**WHAT IS EXPECTED**
Reply with one number only: the count of lines below that contain the word "stroke".
MATERIAL TO PROCESS Start Marker
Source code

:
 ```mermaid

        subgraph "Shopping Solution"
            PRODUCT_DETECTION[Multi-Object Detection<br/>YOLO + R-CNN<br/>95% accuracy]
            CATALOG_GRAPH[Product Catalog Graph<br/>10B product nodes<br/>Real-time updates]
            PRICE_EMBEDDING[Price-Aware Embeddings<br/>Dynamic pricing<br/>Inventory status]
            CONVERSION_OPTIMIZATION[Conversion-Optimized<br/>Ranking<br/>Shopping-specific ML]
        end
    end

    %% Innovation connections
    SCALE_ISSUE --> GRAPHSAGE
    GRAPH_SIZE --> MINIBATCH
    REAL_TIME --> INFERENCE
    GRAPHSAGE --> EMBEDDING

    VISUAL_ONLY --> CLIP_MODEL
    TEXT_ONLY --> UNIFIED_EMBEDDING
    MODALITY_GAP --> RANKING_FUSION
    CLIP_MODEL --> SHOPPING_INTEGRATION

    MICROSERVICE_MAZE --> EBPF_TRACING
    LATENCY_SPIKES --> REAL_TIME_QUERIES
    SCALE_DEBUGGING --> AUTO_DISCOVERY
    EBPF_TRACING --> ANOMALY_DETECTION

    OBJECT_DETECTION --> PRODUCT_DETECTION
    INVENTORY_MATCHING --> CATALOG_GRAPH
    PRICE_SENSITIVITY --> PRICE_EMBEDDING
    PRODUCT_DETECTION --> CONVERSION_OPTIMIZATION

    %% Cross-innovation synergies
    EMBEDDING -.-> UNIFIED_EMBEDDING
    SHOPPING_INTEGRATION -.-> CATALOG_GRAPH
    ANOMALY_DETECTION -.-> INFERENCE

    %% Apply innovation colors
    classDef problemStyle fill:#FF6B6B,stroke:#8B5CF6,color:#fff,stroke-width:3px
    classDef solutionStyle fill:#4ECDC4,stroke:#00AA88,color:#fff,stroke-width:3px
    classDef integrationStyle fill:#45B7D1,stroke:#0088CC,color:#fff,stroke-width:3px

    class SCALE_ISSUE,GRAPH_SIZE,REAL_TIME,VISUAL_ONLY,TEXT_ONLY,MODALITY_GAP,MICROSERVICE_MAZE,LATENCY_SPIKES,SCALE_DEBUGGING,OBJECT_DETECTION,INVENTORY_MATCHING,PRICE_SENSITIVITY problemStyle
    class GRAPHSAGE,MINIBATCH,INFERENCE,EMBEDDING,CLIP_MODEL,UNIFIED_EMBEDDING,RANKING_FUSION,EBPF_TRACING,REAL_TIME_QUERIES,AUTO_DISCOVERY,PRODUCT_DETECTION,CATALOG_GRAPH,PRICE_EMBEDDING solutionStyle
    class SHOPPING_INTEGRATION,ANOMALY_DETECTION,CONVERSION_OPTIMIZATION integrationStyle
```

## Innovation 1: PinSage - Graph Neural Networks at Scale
MATERIAL TO PROCESS End Marker
**RESPONSE TO THIS TASK**
3